6 This prologue is from Marc Blitzstein’s translation, which is currently the most widely performed. The Manheim/Willett translation carries no trace of the prologue.
7 Sforzando is a dynamic notation meaning “play with emphasis.” Franz Joseph Hadyn wrote Symphony no. 94 (one of his most famous pieces) as a tranquil piece emphasized by a sudden, unexpected sforzando, intended as a joke.
8 The theoretical structure of the “motto tune” is third-fifth-added sixth, also known as mediant-dominant-submediant, or “mi”-“sol”-“la”. For the sake of clarity I will refer to specific musical intervals numerically, i.e. third-fifth-sixth.
9 The abbreviation “3PO” will reference Manheim & Willett’s translation.
10 This idea was visually expressed in a production at the University of Wisconsin in 2004, in which Macheath and Peachum were dressed in costumes reminiscent of one another to subtly remind the audience that the two were not so different after all.

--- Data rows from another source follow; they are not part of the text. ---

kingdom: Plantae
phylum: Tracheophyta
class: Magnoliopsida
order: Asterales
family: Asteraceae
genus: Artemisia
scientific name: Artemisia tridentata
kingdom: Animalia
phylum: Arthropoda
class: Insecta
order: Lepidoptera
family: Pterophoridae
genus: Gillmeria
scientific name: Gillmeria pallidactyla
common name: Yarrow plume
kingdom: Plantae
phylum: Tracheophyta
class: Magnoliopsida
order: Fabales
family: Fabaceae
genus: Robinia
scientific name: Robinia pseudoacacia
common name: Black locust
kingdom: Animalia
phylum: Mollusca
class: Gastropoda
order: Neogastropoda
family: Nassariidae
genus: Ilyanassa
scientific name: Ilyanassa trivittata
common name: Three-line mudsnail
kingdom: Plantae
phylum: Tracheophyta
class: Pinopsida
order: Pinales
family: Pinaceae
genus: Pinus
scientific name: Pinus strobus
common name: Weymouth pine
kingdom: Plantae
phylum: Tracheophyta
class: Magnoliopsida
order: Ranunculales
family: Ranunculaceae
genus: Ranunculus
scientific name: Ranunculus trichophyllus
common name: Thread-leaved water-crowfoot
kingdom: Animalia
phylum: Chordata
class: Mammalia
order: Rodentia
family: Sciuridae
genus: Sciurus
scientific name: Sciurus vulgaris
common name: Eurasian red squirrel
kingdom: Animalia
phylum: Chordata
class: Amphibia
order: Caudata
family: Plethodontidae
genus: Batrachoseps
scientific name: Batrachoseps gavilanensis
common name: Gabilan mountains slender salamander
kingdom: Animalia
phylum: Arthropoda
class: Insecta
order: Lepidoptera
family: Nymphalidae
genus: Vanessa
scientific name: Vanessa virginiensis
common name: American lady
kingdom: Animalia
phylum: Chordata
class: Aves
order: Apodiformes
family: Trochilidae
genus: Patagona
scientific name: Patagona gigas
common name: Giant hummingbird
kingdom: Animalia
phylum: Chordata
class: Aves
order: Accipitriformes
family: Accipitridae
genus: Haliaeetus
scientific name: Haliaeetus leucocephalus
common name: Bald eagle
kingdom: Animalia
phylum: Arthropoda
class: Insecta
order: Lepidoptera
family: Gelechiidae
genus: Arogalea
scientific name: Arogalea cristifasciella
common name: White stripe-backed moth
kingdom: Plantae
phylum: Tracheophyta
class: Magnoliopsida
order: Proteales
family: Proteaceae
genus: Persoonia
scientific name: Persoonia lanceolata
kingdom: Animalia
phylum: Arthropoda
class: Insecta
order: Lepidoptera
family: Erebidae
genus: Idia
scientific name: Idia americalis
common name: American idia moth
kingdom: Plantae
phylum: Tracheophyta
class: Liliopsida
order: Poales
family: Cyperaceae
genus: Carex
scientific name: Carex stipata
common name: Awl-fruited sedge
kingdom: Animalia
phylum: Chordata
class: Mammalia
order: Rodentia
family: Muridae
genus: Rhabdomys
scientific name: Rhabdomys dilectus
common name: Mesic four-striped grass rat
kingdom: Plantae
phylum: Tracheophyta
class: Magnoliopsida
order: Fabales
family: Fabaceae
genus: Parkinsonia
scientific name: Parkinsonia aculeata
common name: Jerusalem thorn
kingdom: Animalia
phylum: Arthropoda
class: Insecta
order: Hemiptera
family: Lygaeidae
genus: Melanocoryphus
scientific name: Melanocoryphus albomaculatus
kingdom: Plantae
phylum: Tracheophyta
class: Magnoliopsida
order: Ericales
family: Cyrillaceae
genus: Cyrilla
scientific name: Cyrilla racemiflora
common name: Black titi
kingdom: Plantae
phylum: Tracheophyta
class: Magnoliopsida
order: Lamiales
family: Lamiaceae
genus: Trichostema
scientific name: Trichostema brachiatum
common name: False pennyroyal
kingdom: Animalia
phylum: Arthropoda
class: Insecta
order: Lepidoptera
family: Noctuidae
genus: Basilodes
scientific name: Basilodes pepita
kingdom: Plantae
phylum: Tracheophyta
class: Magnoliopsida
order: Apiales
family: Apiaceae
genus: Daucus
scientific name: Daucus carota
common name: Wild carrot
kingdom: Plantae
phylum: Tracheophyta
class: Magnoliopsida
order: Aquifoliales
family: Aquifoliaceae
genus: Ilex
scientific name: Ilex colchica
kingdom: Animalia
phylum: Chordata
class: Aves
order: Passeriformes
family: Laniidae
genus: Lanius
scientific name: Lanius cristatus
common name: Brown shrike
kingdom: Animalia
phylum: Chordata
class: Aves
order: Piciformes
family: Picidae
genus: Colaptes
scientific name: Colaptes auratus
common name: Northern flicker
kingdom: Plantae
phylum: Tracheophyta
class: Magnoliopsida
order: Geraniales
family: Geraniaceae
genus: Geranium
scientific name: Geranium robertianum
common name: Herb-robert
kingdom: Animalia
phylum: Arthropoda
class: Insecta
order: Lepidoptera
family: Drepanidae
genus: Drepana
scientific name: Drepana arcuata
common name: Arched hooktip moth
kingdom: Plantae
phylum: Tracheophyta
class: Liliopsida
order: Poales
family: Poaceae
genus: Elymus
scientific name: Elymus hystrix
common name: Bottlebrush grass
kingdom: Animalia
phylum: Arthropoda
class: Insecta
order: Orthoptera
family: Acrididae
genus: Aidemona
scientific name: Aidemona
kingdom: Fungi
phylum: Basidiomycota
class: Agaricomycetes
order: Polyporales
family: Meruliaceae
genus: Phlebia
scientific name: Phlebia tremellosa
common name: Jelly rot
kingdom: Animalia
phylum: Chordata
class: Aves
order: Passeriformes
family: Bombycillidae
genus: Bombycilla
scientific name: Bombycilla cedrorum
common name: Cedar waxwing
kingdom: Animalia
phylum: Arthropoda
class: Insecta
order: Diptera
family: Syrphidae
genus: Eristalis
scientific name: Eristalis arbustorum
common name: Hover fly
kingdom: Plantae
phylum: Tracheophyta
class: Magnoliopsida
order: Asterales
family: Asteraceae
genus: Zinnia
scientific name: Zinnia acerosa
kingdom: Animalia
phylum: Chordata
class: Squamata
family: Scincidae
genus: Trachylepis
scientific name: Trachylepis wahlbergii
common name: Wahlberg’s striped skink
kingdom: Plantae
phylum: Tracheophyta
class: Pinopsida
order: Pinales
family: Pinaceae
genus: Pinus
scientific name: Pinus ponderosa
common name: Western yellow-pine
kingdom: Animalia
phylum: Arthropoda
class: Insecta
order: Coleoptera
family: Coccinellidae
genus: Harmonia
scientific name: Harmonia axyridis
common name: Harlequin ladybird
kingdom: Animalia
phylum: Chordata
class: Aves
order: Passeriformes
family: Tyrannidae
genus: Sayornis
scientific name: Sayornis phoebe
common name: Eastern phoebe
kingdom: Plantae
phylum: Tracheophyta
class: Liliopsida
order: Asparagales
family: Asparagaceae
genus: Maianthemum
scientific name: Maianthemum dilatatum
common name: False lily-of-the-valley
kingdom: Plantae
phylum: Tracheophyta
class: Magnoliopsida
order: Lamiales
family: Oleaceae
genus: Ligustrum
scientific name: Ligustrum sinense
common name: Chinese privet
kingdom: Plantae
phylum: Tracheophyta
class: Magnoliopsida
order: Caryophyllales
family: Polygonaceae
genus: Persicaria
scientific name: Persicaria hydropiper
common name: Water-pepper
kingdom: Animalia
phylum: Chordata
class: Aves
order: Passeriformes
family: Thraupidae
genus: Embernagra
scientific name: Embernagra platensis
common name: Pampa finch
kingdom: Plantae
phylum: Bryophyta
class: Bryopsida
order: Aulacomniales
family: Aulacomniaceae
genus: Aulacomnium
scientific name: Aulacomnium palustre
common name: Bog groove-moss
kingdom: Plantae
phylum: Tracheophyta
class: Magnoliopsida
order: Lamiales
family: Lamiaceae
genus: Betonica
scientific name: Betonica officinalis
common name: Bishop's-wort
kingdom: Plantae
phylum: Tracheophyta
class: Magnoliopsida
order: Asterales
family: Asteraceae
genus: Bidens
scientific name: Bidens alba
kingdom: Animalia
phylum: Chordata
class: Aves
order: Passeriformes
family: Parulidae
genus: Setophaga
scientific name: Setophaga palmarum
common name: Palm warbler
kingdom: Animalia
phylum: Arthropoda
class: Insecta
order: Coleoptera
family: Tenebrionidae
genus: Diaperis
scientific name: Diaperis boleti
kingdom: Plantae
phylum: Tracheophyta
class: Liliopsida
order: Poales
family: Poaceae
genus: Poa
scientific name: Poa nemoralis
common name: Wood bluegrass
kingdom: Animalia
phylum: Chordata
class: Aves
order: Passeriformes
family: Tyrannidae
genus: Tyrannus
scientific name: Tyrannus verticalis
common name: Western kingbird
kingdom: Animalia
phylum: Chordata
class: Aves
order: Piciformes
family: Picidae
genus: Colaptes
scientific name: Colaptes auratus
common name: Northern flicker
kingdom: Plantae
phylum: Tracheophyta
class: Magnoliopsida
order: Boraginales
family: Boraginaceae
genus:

11 This is sung in the Blitzstein recording, but spoken in the Manheim/Willett translation.
12 The dominant seventh is a major triad (root-third-fifth) with an added seventh.
13 Dominant sevenths have become more and more popular in composing since the beginnings of jazz and its subsequent transition into pop music; the Beatles’ “All You Need is Love” and “Golden Slumbers” are two perfect examples of songs which use the dominant seventh to set up a tension before resolving. Weill must have been sure that jazz-wild Berlin would recognize the “jazziness” of the songs.
14 This should not be mistaken as a form of catharsis. Brecht clearly sets up the idea that the audience has a responsibility; the resolution of the chord merely indicates that all is not lost.
15 “Mack the Knife” has been commercially successful on its own, even to this day. Dozens of covers have been recorded, most notably by Louis Armstrong, Bobby Darin, Sting, and Ella Fitzgerald. In the ultimate ironic twist, McDonald’s created a character called “Mac Tonight” in the 1980s, who sold hamburgers with a jingle based on Brecht and Weill’s violent tune.